In this paper, we propose a dynamic 3D object detector named HyperDet3D, which is adaptively adjusted based on the hyper scene-level knowledge on the fly. Existing methods strive for object-level representations of local elements and their relations without scene-level priors, which suffer from ambiguity between similarly-structured objects only based on the understanding of individual points and object candidates.
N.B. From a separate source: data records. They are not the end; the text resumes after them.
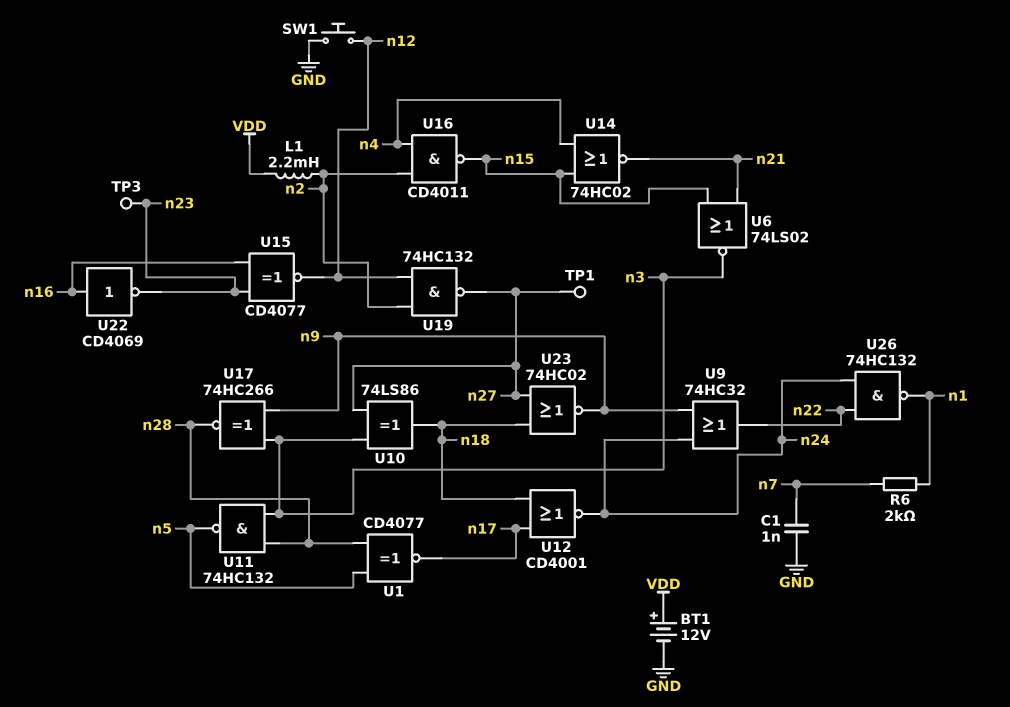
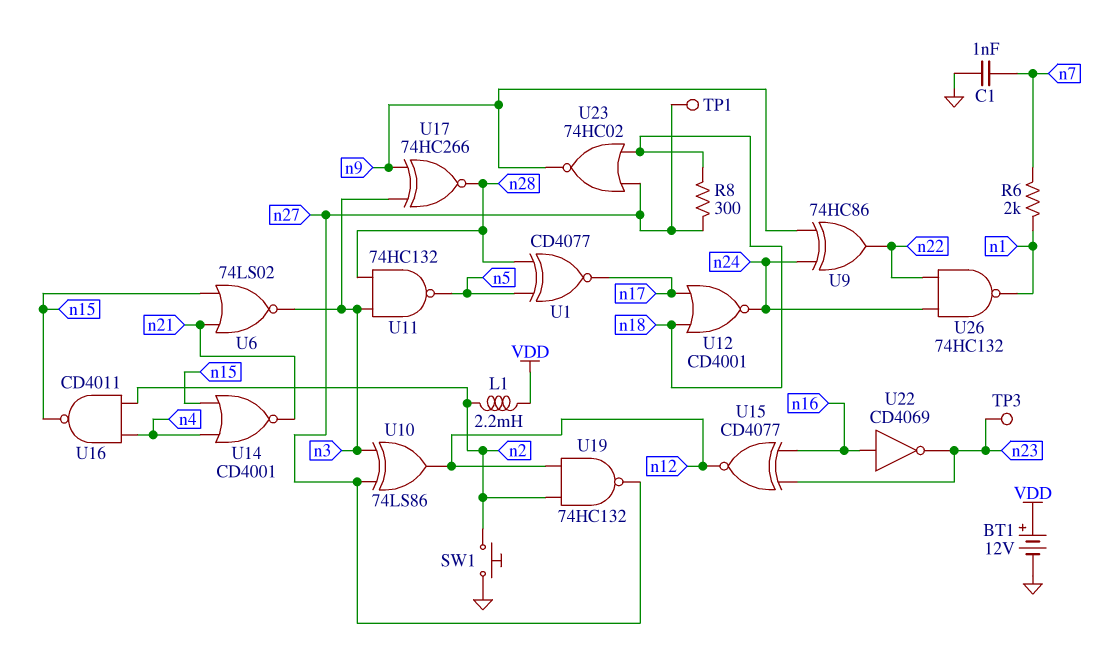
R8: none -> 300 (n18, n27)
SW1: button (GND, n12) -> button (GND, n2)
U9: OR 74HC32 (in n9, in n24, out n22) -> XOR 74HC86 (in n9, in n24, out n22)
U10: XOR 74LS86 (in n3, in n27, out n18) -> XOR 74LS86 (in n3, in n27, out n12)
U14: NOR 74HC02 (in n4, in n15, out n21) -> NOR CD4001 (in n4, in n15, out n21)

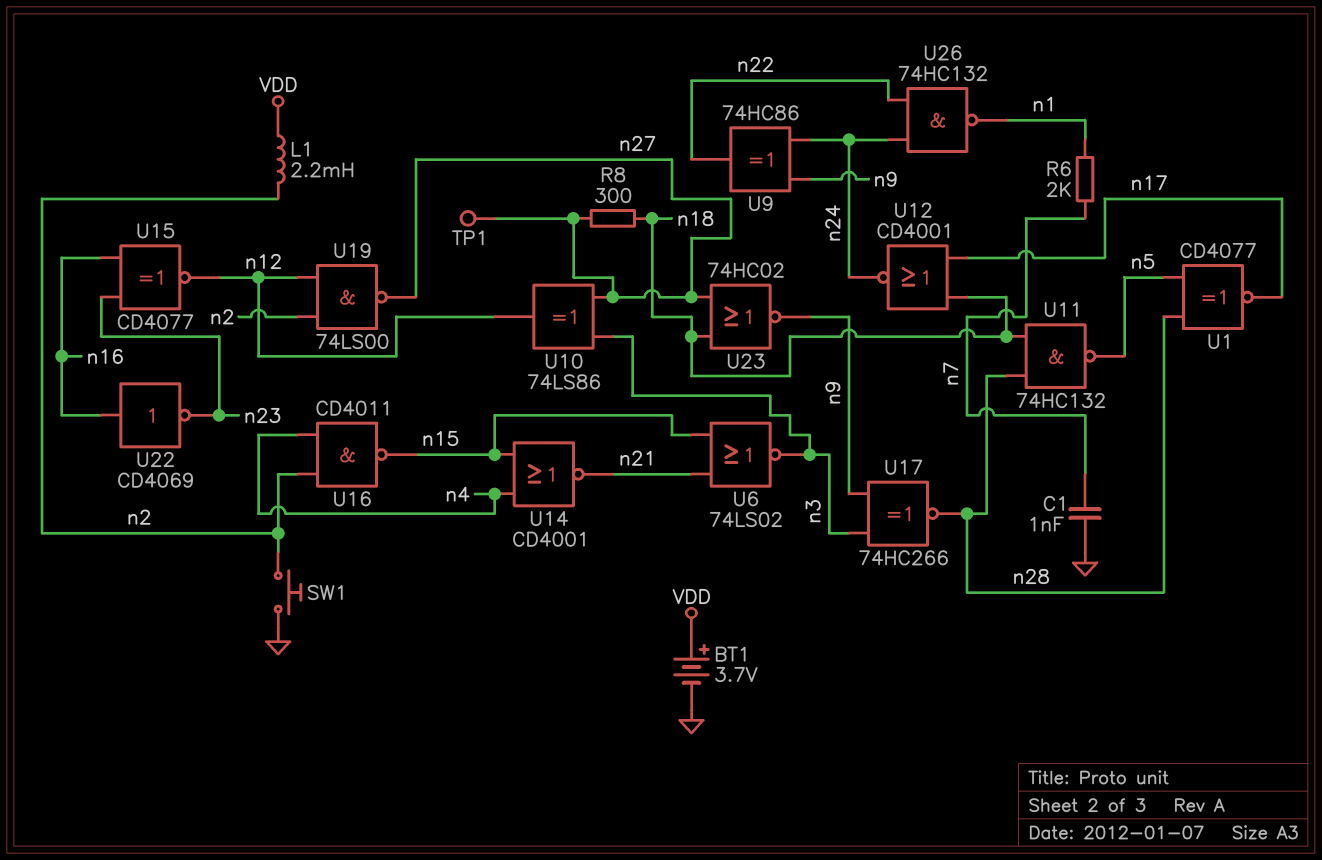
BT1: 12V (plus VDD, minus GND) -> 3.7V (plus VDD, minus GND)
TP3: test point (n23) -> none
U11: NAND 74HC132 (in n3, in n28, out n5) -> NAND 74HC132 (in n18, in n28, out n5)
U19: NAND 74HC132 (in n2, in n12, out n27) -> NAND 74LS00 (in n2, in n12, out n27)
Instead, we design scene-conditioned hypernetworks to simultaneously learn scene-agnostic embeddings to exploit sharable abstracts from various 3D scenes, and scene-specific knowledge which adapts the 3D detector to the given scene at test time. As a result, the lower-level ambiguity in object representations can be addressed by hierarchical context in scene priors. However, since the upstream hypernetwork in HyperDet3D takes raw scenes as input which contain noises and redundancy, it leads to sub-optimal parameters produced for the 3D detector simply under the constraint of downstream detection losses. Based on the fact that the downstream 3D detection task can be factorized into object-level semantic classification and bounding box regression, we furtherly propose HyperFormer3D by correspondingly designing their scene-level prior tasks in upstream hypernetworks, namely Semantic Occurrence and Objectness Localization. To this end, we design a transformer-based hypernetwork that translates the task-oriented scene priors into parameters of the downstream detector, which refrains from noises and redundancy of the scenes. Extensive experimental results on the ScanNet, SUN RGB-D and MatterPort3D datasets demonstrate the effectiveness of the proposed methods.
在本文中,我们提出了一种名为HyperDet3D的动态3D目标检测器,它能够根据超场景级知识实时进行自适应调整。现有方法在没有场景级先验的情况下,致力于局部元素及其关系的目标级表示,仅基于对单个点和目标候选的理解,这些方法在结构相似的目标之间存在模糊性。相反,我们设计了场景条件超网络,以同时学习与场景无关的嵌入,从而从各种3D场景中利用可共享的抽象信息,以及在测试时使3D检测器适应给定场景的特定场景知识。因此,目标表示中的低级模糊性可以通过场景先验中的层次上下文来解决。然而,由于HyperDet3D中的上游超网络以包含噪声和冗余的原始场景作为输入,这仅在下游检测损失的约束下导致为3D检测器生成次优参数。基于下游3D检测任务可以分解为目标级语义分类和边界框回归这一事实,我们通过在上游超网络中相应地设计它们的场景级先验任务,即语义出现和目标定位,进一步提出了HyperFormer3D。为此,我们设计了一个基于Transformer的超网络,将面向任务的场景先验转换为下游检测器的参数,从而避免了场景的噪声和冗余。在ScanNet、SUN RGB-D和MatterPort3D数据集上的大量实验结果证明了所提出方法的有效性。